Hoje, os produtores do Vale do Araguaia trabalham com uma referência próxima de R$ 360 por saca. São R$ 90 a menos, uma queda de 20% em relação àquele patamar.
A conta feita pelos produtores ajuda a entender o que poderá acontecer daqui para frente. Considerando um custo próximo de R$ 40 por saca para colocar o Feijão na câmara fria e retirá-lo posteriormente, vender hoje a R$ 360 produz praticamente o mesmo resultado líquido de armazenar e vender futuramente a R$ 400.
E isso sem colocar na conta os juros sobre o capital parado, as possíveis perdas de peso, o custo financeiro e o risco de o mercado não atingir os R$ 400 esperados.
A câmara fria continua sendo uma ferramenta importante para preservar a qualidade, mas não transforma automaticamente a armazenagem em lucro.

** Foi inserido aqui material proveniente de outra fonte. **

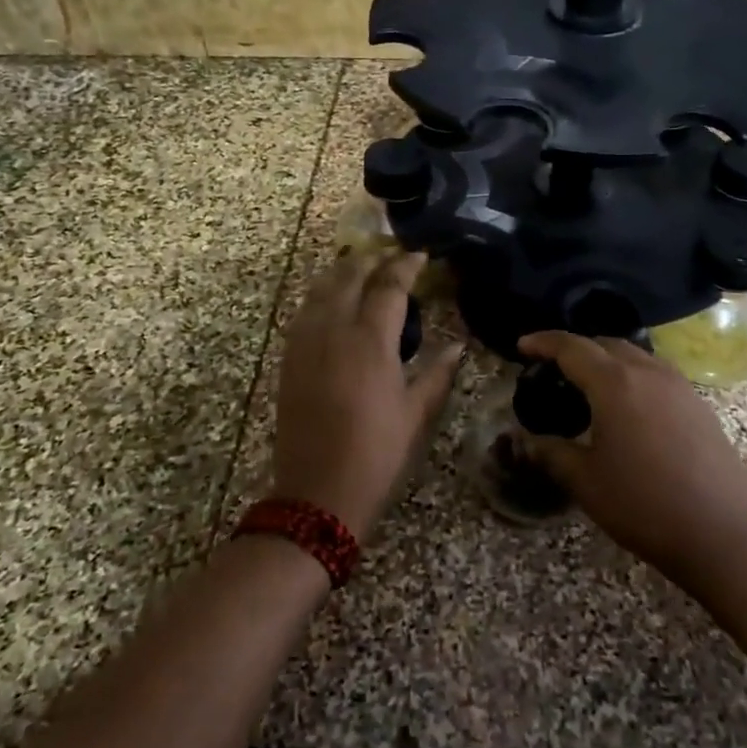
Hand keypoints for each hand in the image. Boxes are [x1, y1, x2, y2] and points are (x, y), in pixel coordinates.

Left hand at [273, 251, 461, 537]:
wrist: (317, 491)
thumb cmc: (377, 453)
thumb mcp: (416, 413)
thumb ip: (438, 374)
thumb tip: (458, 348)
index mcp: (371, 340)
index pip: (389, 286)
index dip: (406, 266)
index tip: (420, 256)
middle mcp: (334, 330)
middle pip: (348, 277)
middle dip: (370, 260)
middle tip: (390, 255)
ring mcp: (305, 343)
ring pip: (319, 289)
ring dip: (341, 273)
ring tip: (360, 269)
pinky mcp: (288, 359)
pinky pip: (303, 312)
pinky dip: (320, 296)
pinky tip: (331, 303)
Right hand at [517, 332, 746, 594]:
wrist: (725, 534)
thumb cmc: (645, 505)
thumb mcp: (586, 481)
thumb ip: (550, 453)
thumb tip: (523, 441)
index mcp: (615, 383)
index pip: (572, 347)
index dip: (544, 342)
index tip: (523, 345)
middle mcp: (648, 372)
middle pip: (605, 343)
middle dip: (576, 348)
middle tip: (552, 369)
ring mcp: (679, 386)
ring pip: (635, 355)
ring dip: (606, 360)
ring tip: (587, 385)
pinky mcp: (699, 405)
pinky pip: (656, 373)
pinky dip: (631, 375)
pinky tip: (626, 407)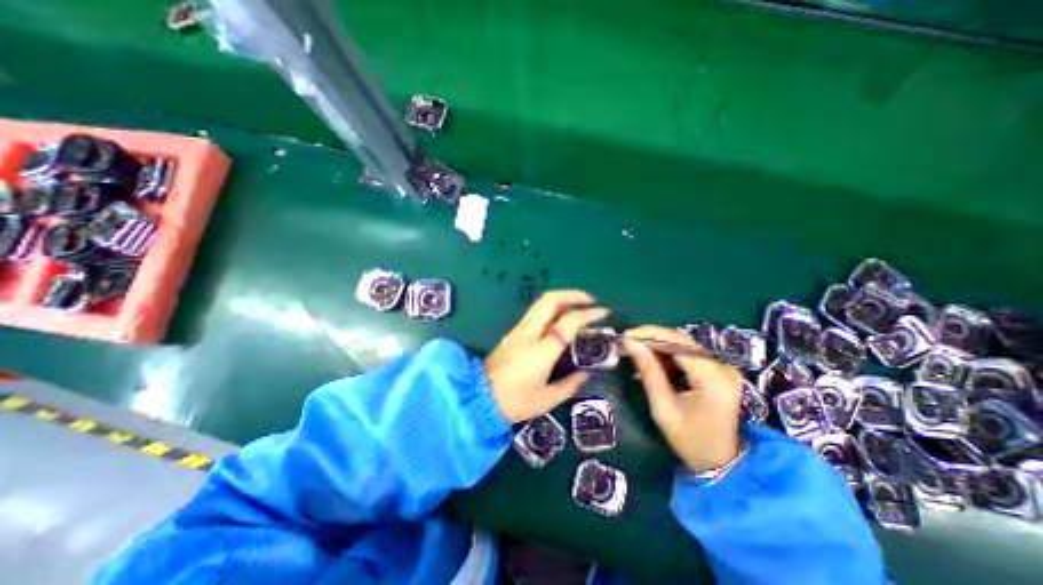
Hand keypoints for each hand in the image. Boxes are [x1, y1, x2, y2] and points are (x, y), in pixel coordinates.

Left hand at [488, 291, 611, 422]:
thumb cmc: (515, 401)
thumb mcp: (548, 398)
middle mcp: (530, 333)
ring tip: (577, 306)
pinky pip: (535, 312)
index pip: (569, 321)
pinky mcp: (513, 332)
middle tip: (589, 301)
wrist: (479, 398)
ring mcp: (519, 330)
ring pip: (541, 303)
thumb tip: (585, 371)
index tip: (604, 313)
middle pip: (551, 300)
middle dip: (573, 295)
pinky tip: (560, 320)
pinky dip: (552, 308)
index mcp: (542, 349)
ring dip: (561, 299)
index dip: (589, 314)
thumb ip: (571, 383)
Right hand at [623, 324, 744, 475]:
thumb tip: (630, 343)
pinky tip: (653, 359)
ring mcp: (725, 367)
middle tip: (627, 341)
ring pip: (685, 344)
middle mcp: (724, 367)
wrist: (722, 464)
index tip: (626, 335)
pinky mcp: (720, 371)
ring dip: (659, 345)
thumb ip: (648, 371)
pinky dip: (669, 354)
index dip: (650, 334)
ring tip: (635, 348)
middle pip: (682, 340)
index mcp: (713, 378)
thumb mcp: (663, 407)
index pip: (678, 342)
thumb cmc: (689, 440)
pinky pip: (690, 354)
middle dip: (652, 338)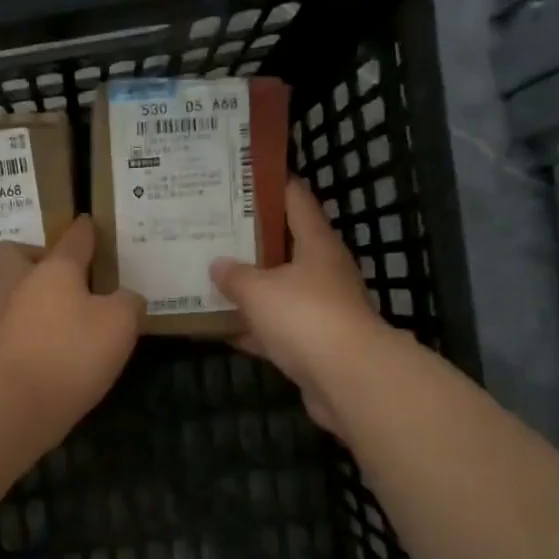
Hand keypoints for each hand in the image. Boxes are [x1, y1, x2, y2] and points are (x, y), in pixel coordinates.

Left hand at [0, 217, 142, 428]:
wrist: (19, 403)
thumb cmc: (72, 351)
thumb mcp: (120, 323)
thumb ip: (127, 303)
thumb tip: (126, 299)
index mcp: (55, 270)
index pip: (72, 239)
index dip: (84, 231)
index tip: (88, 224)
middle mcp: (23, 287)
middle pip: (11, 255)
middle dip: (29, 255)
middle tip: (57, 271)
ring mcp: (5, 320)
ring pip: (7, 293)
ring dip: (26, 295)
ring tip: (56, 309)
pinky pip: (14, 328)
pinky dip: (30, 330)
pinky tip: (51, 343)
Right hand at [210, 179, 390, 433]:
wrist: (347, 379)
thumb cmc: (305, 317)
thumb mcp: (258, 290)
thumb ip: (234, 275)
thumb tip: (218, 264)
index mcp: (317, 245)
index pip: (296, 201)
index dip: (272, 187)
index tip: (243, 180)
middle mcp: (323, 272)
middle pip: (285, 248)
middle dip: (251, 242)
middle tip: (214, 231)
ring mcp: (320, 310)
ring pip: (278, 292)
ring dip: (250, 289)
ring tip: (211, 277)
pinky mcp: (313, 346)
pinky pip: (275, 329)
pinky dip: (252, 329)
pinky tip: (221, 328)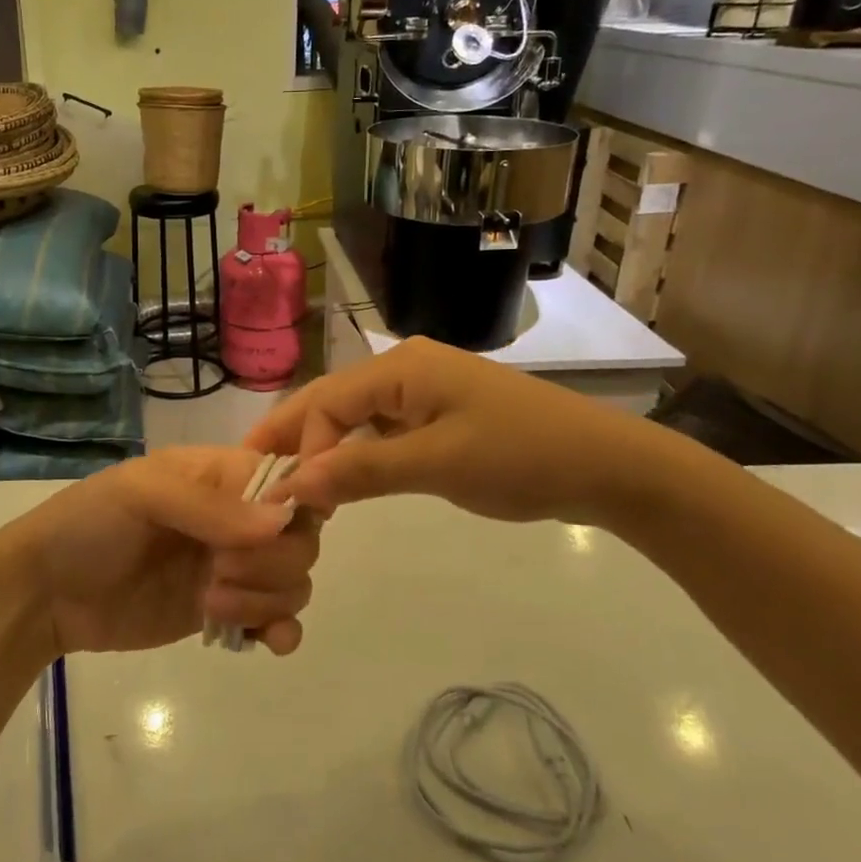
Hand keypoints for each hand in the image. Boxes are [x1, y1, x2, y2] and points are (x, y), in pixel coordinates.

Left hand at [0, 448, 321, 656]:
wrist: (45, 593)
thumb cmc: (89, 524)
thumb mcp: (142, 494)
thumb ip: (210, 506)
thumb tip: (281, 520)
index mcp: (220, 475)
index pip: (288, 481)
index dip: (294, 507)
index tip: (269, 534)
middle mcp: (235, 519)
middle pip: (299, 537)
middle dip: (272, 562)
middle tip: (218, 573)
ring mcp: (230, 568)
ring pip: (292, 580)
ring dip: (267, 598)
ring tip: (212, 604)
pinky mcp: (222, 612)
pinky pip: (274, 619)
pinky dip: (281, 630)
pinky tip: (265, 642)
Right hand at [244, 336, 662, 524]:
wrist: (606, 466)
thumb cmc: (521, 456)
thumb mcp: (437, 464)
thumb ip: (361, 471)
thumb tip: (290, 485)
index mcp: (401, 366)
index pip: (325, 400)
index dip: (297, 444)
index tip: (283, 495)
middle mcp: (404, 369)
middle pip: (332, 402)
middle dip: (294, 439)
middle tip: (254, 479)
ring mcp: (422, 392)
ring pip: (354, 419)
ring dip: (323, 450)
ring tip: (288, 485)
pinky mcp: (437, 417)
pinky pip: (381, 432)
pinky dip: (356, 456)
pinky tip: (339, 481)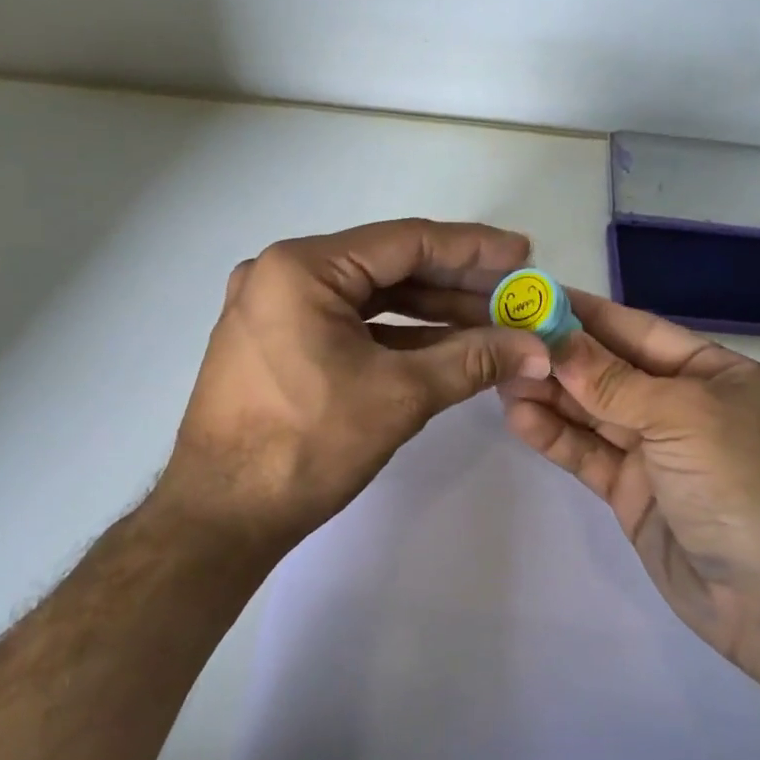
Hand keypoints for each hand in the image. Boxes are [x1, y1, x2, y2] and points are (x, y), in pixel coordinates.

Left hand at [157, 219, 553, 561]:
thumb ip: (472, 361)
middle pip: (387, 267)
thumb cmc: (305, 446)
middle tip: (514, 294)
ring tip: (492, 322)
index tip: (524, 255)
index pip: (405, 242)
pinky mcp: (275, 341)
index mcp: (301, 268)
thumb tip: (538, 348)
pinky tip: (444, 345)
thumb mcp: (399, 396)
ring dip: (430, 312)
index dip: (473, 248)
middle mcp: (281, 273)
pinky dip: (395, 335)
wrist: (221, 517)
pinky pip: (347, 324)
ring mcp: (273, 308)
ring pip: (368, 298)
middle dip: (456, 284)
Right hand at [500, 291, 759, 671]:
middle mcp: (684, 407)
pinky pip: (589, 455)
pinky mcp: (634, 494)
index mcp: (713, 374)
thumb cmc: (744, 483)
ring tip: (500, 378)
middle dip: (560, 356)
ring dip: (550, 395)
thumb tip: (557, 341)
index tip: (534, 297)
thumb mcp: (682, 416)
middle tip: (502, 340)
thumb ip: (613, 381)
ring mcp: (658, 453)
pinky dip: (556, 438)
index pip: (638, 331)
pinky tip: (519, 419)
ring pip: (593, 414)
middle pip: (610, 371)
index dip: (586, 313)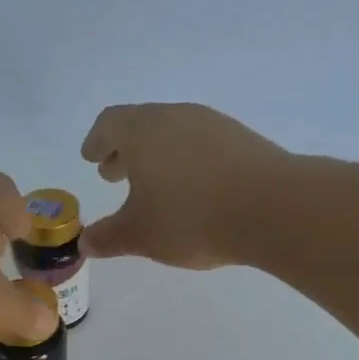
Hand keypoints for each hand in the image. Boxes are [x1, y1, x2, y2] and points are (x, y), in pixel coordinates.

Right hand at [80, 103, 293, 267]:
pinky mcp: (242, 140)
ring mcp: (213, 125)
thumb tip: (85, 242)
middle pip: (142, 125)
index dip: (96, 141)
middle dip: (124, 150)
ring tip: (152, 186)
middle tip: (113, 173)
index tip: (91, 157)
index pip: (109, 123)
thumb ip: (108, 237)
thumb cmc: (190, 217)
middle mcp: (176, 117)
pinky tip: (190, 190)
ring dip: (156, 156)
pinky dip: (185, 162)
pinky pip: (201, 145)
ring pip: (173, 133)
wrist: (273, 209)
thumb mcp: (139, 235)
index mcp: (143, 131)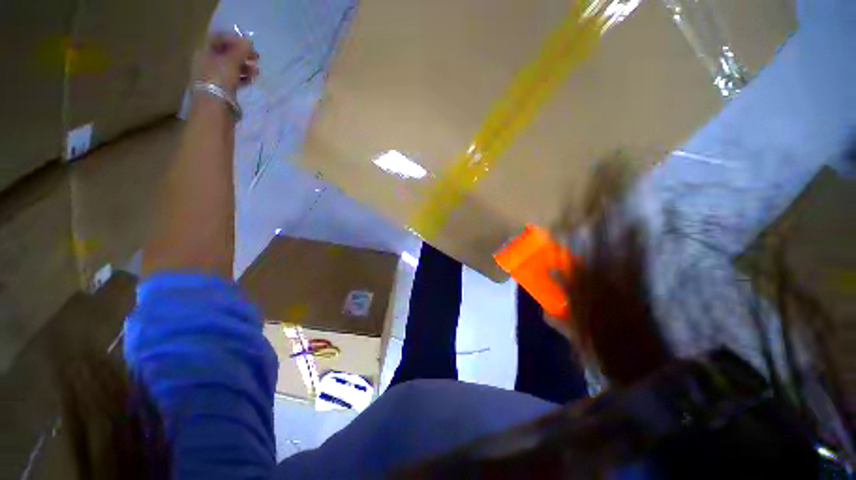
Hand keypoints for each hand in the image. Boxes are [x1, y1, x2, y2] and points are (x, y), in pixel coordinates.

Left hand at [193, 32, 259, 94]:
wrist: (215, 106)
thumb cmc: (220, 79)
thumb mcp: (231, 61)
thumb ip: (240, 50)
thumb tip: (248, 42)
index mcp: (204, 51)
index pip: (218, 39)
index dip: (234, 39)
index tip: (249, 44)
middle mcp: (207, 62)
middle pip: (226, 53)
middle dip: (242, 54)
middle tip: (256, 58)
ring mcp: (214, 76)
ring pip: (231, 67)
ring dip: (245, 67)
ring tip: (256, 71)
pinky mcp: (222, 89)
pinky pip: (233, 79)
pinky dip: (243, 77)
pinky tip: (252, 79)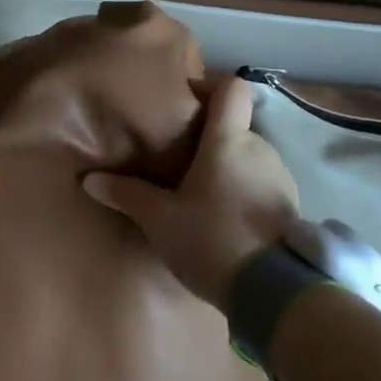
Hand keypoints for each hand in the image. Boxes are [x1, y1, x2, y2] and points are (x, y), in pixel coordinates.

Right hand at [81, 73, 298, 306]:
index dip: (209, 85)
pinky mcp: (290, 207)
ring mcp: (280, 177)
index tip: (184, 102)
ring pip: (249, 155)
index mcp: (228, 141)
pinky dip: (242, 188)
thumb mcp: (160, 220)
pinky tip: (223, 216)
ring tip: (199, 191)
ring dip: (227, 165)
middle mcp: (260, 148)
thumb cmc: (213, 240)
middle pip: (235, 125)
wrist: (275, 294)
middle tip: (179, 158)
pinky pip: (261, 182)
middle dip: (209, 136)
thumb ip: (127, 195)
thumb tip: (90, 179)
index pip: (231, 88)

Para compensar a espera, o preço futuro precisa subir bem mais do que apenas o custo operacional.
Essa percepção deverá estimular as vendas durante os próximos 30 a 45 dias, aumentando o volume de Feijão disponível para negociação.
Depois de meses em que a escassez favoreceu o vendedor, começa a se desenhar uma janela mais favorável aos compradores. Para o consumidor, o benefício dependerá de quanto e de quando essa redução chegará às prateleiras.
Mas, finalmente, poderá estar começando a hora do consumidor.